A ELEIÇÃO DO CURADOR

«Eu estava ansioso para penetrar nesse outro mundo, esse mundo nas margens, o mundo secreto, sinistro, dos mafiosos, dos marginalizados, dos durões, dos insolentes, das prostitutas, dos viciados, dos invertidos. Errado ou não, senti naquele momento que este mundo subterrâneo representava uma Paris menos cosmopolita, a mais viva e autêntica, que nessas facetas pitorescas de seu submundo tinha preservado de geração em geração, quase sem alterações, o folclore de seu passado mais remoto»(Brassaï, 1976).

Foi assim que Brassaï se expressou na introdução de Le Paris secret des années 30. O livro foi publicado em 1976, cerca de quarenta anos depois de completar sua extraordinária compilação fotográfica das camadas inferiores de Paris.Brassaï dedicou um esforço considerável, além de uma grande capacidade de persuasão, para entrar no mundo hostil que o fascinou tanto, e misturar-se com bandidos, prostitutas e proxenetas envolvia um verdadeiro risco pessoal.

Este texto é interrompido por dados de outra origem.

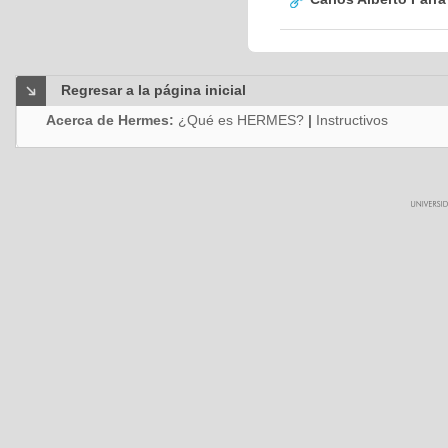
Regresar a la página inicial
Acerca de Hermes:
¿Qué es HERMES?
|
Instructivos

Mas a Paris secreta de Brassaï não tinha segredos. Pelo contrário, era uma realidade genuína e um mito elaborado, como o próprio fotógrafo sugeriu ao se referir ao «folclore do passado mais remoto [da cidade]». A figura heróica desse folclore era o poeta e foragido do século XV François Villon, cujo nome era invocado incessantemente. Em meados do século XIX, concordou que o espírito autêntico de Paris, enraizado em um passado distante, era o que mais vivia à margem da sociedade. Nos quarenta ou cinquenta anos antes de Brassaï começar a fotografar em 1930, uma rica imagem visual, grande parte dela na imprensa popular, surgiu para combinar as fábulas literárias das profundidades mais baixas. A grande conquista de Brassaï foi transferir essas imagens para um novo meio, a fotografia, em sua forma mais visceral e imediata.

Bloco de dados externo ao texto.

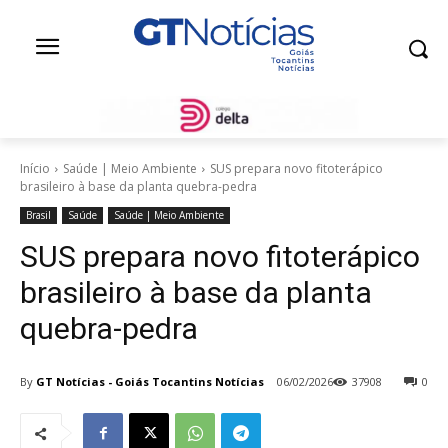
Início
Saúde | Meio Ambiente
SUS prepara novo fitoterápico
brasileiro à base da planta quebra-pedra
Brasil
Saúde
Saúde | Meio Ambiente
SUS prepara novo fitoterápico
brasileiro à base da planta
quebra-pedra
By
GT Notícias - Goiás Tocantins Notícias
06/02/2026
37908
0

Entre os lugares de encontro mais destacados dos personagens sombrios de Brassaï estavam os salões de dança, chamados bals musette, devido a um instrumento parecido com uma gaita que os camponeses de Auvernia trouxeram com eles no século XIX. (No século XX, a musette deu lugar ao acordeão, mas o nome permaneceu). Em termos artísticos, o lugar mais fértil de Brassaï foi talvez o Bal des Quatre Saisons, na rue de Lappe, perto da Place de la Bastille.

Suas fotografias nas Quatre Saisons não são nada informais e espontâneas. A câmera estava localizada em um tripé e cada exposição exigia a intrusão de um flash brilhante. Brassaï tinha tirado seu tempo e trabalho para ganhar a confiança de seus personagens, e até certo ponto eles estavam atuando para ele. Em parte como resultado disso, em fotografias como esta, foi capaz de destilar a agitação do romance do salão de baile em um arquétipo convincente, tornado ainda mais vivo pelo reflexo no espelho. É a durabilidade inabalável desse arquétipo que deu a Brassaï um lugar persistente no concorrido Panteão de artistas da vida parisiense.

 

PETER GALASSI

Peter Galassi (1951) foi curador-chefe do Departamento de Fotografia do Museu de Arte Moderna de Nova York (MoMA) de 1991 a 2011. Em 2012, recebeu o prêmio Guggenheim Fellowship.